Le marché commun ne doit pas devenir une machine à broyer l’économie française
L’Assemblée nationale se trouve saisie de deux projets de lui portant ratification des traités sur le marché
commun et l’Euratom, signés à Rome le 25 mars dernier. Leur principe est excellent. Ils doivent, l’un et
l’autre, servir à l’édification d’une communauté économique de l’ordre de 160 millions d’hommes.
Ainsi qu’il est dit à l’exposé des motifs de ces projets, « à l’époque de la production en grande série, à l’aube
de l’ère de l’automation, seul un vaste marché peut fournir les débouchés nécessaires à une industrie en
expansion », expansion qui entraîne à son tour l’augmentation du niveau de vie.
Encore faudrait-il que l’envers du décor vaille l’endroit, autrement dit, que ces « lendemains qui chantent »
arrivent sans laisser de victimes derrière eux.
L’Europe, soit.

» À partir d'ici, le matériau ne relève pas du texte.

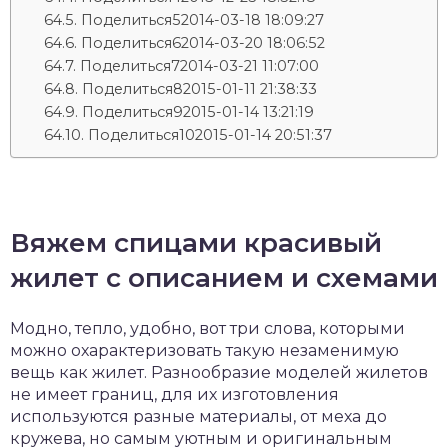
Поделиться52014-03-18 18:09:27
Поделиться62014-03-20 18:06:52
Поделиться72014-03-21 11:07:00
Поделиться82015-01-11 21:38:33
Поделиться92015-01-14 13:21:19
Поделиться102015-01-14 20:51:37
Вяжем спицами красивый
жилет с описанием и схемами
Модно, тепло, удобно, вот три слова, которыми
можно охарактеризовать такую незаменимую
вещь как жилет. Разнообразие моделей жилетов
не имеет границ, для их изготовления
используются разные материалы, от меха до
кружева, но самым уютным и оригинальным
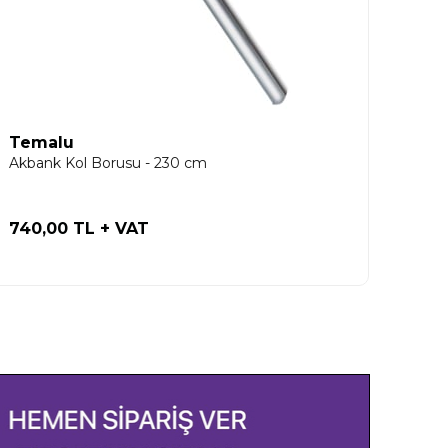
Temalu
Tem
Akbank Kol Borusu - 230 cm
Kıvrı
740,00 TL
+ VAT
290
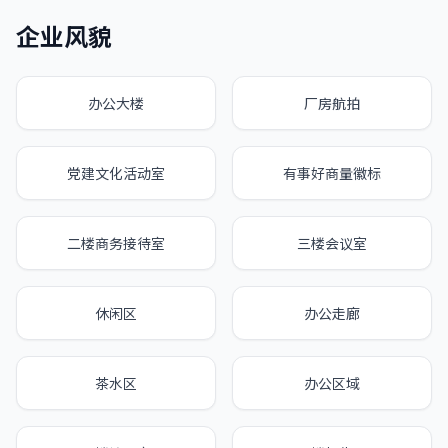
企业风貌
办公大楼
厂房航拍
党建文化活动室
有事好商量徽标
二楼商务接待室
三楼会议室
休闲区
办公走廊
茶水区
办公区域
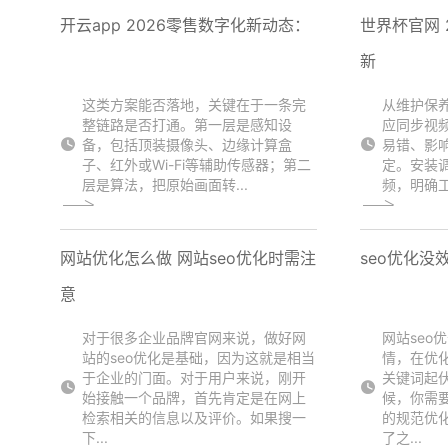
开云app 2026零售数字化新动态：
世界杯官网 
新
这类方案能否落地，关键在于一条完
从维护保
整链路是否打通。第一层是感知设
应同步视
备，包括顶装摄像头、边缘计算盒
易错、影
子、红外或Wi-Fi等辅助传感器；第二
定。安装
层是算法，把原始画面转...
频，明确工
网站优化怎么做 网站seo优化时需注
seo优化没
意
对于很多企业品牌官网来说，做好网
网站seo
站的seo优化是基础，因为这就是相当
情，在优
于企业的门面。对于用户来说，刚开
关键词起
始接触一个品牌，首先肯定是在网上
候，你需要
检索相关的信息以及评价。如果搜一
的规范优
下...
了之...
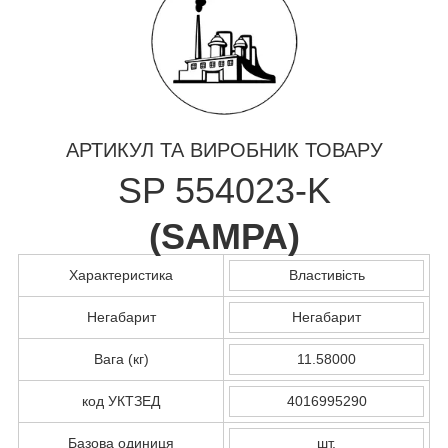
АРТИКУЛ ТА ВИРОБНИК ТОВАРУ
SP 554023-K
(
SAMPA
)
Характеристика
Властивість
Негабарит
Негабарит
Вага (кг)
11.58000
код УКТЗЕД
4016995290
Базова одиниця
шт.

Dans un monde de colosses industriels et nucléaires, où les Etats-Unis et l’U.R.S.S.
dominent de toute leur puissance les autres pays du globe, il est essentiel que l’Europe s’organise pour
atteindre à leur niveau.
Mais il ne faut pas que le marché commun, cette machine à faire l’Europe, soit une machine à broyer la
France.
Or, au départ, la France est assez mal placée.
De quoi s’agit-il, en effet ?
D’abolir les frontières douanières intérieures dans un délai qui ne saurait excéder quinze ans, de supprimer
ainsi les taxes à l’entrée des marchandises, de libérer les échanges par l’abrogation progressive du système
des contingentements et d’instaurer la libre circulation des personnes et des capitaux.
A l’heure actuelle, la France souffre de ne pas exporter à la mesure de ses besoins.
Les causes de ce mal ?
Ses charges sociales et sa fiscalité monstrueuse.
Certes, le traité sur le marché commun a satisfait, en principe, aux demandes françaises de garanties sur
l’automaticité du passage de la première à la seconde étape, l’égalisation des salaires, l’harmonisation des
législations sociales, la politique de soutien des prix agricoles, les mouvements de travailleurs et de capitaux.
Notre déficit à l’U.E.P. : signal d’alarme
Mais rien n’est prévu pour le nivellement des charges sociales. Et s’il nous fallait aboutir à cette égalité par
la « budgétisation » d’une partie de nos charges propres, n’aggraverait-on pas le second mal, la fiscalité, en
atténuant le premier ?
Les comptes de l’Union européenne des parlements font apparaître, en mars, pour la France, un nouveau
déficit de plus de 93 millions de dollars, ce qui porterait notre déficit total à près de 800 millions de dollars.
Nous sommes donc exposés à ne plus pouvoir financer nos importations de matières premières. Comment,
alors, tourneraient nos machines ? Dans quelle crise sociale serions-nous plongés ?
Avec le marché commun, au bout de la période transitoire, nous ne disposerions même plus des moyens de
défense que nous possédons actuellement.
Il faudra donc veiller à ce que toutes les mesures soient prises, chez nos « associés » comme chez nous, pour
que les coûts de production s’équilibrent au moment suprême de l’abolition des barrières.